A mão de obra desqualificada e os Sem Terra

Em notícia publicada pela grande imprensa nacional, o professor José Pastore, da Universidade de São Paulo (USP), especialista na área de trabalho, mostra que toda vez que o país cresce 4,5% ou mais, falta mão de obra qualificada.

Como a previsão é de que o Produto Interno Bruto (PIB) brasileiro suba, este ano, entre 5 e 6%, os setores da construção civil e o agronegócio já estão bastante preocupados com a falta de mão de obra, que certamente também ocorrerá na saúde, em hotéis e até em alguns ramos da indústria.

Diante disso, penso principalmente nos primeiros dois, construção civil e agronegócio, onde a mão de obra exigida é de uma qualificação inferior, facilmente atingível por qualquer cidadão, mesmo que analfabeto, por se tratar da mão de obra braçal e talvez a menos qualificada, ou, pelo menos, uma das de menor qualificação do mercado de trabalho.

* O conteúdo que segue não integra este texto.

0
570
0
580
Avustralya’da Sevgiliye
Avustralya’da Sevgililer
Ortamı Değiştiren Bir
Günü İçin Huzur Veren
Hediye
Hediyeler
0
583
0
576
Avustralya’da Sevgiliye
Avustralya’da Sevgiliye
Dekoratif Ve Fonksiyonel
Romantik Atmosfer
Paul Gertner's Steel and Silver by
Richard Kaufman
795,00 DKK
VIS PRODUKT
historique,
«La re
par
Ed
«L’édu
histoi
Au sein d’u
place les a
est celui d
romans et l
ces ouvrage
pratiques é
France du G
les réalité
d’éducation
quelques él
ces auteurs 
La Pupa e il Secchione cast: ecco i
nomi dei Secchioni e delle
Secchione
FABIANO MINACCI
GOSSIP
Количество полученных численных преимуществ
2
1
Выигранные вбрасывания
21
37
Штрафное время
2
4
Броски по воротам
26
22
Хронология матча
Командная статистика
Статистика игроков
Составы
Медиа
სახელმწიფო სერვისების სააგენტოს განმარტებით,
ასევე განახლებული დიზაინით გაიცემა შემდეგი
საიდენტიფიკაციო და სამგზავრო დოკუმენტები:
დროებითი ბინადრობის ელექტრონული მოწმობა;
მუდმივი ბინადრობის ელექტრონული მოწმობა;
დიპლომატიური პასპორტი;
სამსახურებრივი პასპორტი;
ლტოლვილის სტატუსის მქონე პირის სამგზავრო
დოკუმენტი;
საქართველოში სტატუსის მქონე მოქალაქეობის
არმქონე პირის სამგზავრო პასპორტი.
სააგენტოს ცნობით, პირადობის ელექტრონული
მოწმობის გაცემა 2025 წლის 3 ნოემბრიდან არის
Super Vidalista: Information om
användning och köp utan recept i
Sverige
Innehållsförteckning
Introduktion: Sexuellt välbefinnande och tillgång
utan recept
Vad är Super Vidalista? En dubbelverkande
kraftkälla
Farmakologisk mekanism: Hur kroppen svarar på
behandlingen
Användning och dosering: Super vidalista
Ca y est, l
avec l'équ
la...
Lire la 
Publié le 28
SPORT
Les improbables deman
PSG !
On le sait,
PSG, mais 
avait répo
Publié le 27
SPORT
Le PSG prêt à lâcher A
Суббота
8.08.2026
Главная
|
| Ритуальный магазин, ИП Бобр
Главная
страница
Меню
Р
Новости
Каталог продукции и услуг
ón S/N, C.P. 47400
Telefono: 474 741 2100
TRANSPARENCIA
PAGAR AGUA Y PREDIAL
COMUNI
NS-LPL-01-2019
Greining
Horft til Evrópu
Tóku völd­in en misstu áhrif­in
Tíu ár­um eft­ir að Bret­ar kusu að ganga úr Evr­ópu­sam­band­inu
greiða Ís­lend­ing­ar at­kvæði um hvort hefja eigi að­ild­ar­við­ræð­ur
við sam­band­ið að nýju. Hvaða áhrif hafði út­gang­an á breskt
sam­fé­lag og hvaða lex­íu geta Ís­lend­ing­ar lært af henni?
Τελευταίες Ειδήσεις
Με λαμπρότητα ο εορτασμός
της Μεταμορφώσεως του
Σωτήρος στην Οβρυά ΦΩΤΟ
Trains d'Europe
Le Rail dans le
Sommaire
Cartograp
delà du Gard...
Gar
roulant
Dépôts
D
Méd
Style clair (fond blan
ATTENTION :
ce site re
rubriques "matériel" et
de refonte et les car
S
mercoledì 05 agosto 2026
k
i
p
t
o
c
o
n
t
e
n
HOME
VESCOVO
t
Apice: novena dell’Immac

Por outro lado, centenas de estradas brasileiras estão repletas de acampamentos de “sem-terras”, em sua grande maioria, repletos de barracos vazios, onde os “moradores” só aparecem em dias de reuniões com as “lideranças” ou no dia da sua distribuição, para buscar a sua “bolsa família”, utilizada pelo governo do PT para controlar e manipular essa massa de manobra que na realidade não são sem-terras e sim desempregados urbanos com nenhuma ou com muito pouca qualificação profissional.

Ora, penso, temos a faca e o queijo na mão. Um país precisando da mão de obra de pequena ou nenhuma qualificação e o povo sem essa qualificação desempregado.

O que ocorre então para que não se resolva uma questão tão simples quando a necessidade é idêntica dos dois lados?

É a hipocrisia, a bandidagem política, onde o político, principalmente em ano de eleição, ao fornecer uma cesta básica para o desempregado e ainda prometer-lhe um pedaço de terra, passa como o “salvador da pátria”, o “boa gente”, o “homem do povo”, e tantos outros adjetivos, mas que na realidade está cuidando de seu único interesse, o voto.

É desse político podre, covarde, que o Brasil precisa se livrar, pois tanto a cesta básica quanto a promessa de assentamento desse desempregado, serão bancadas com dinheiro público, ou seja, o NOSSO dinheiro, mas após eleito, o roubo que este realizará, também do NOSSO dinheiro, será para o bolso, as sacolas, as cuecas, as pastas e as meias DELE, e não será repartido com nenhum de seus eleitores que continuarão debaixo da lona até a próxima eleição.

A qualificação profissional e a educação para todos, como prevista na Constituição, é o que se pode fazer de melhor por um povo e por seu futuro, mas isso não interessa a esse tipo de político que sabe que o povo culto, mais preparado, perceberá sua manobra e exigirá do Judiciário que o coloque onde ele deveria estar, na cadeia.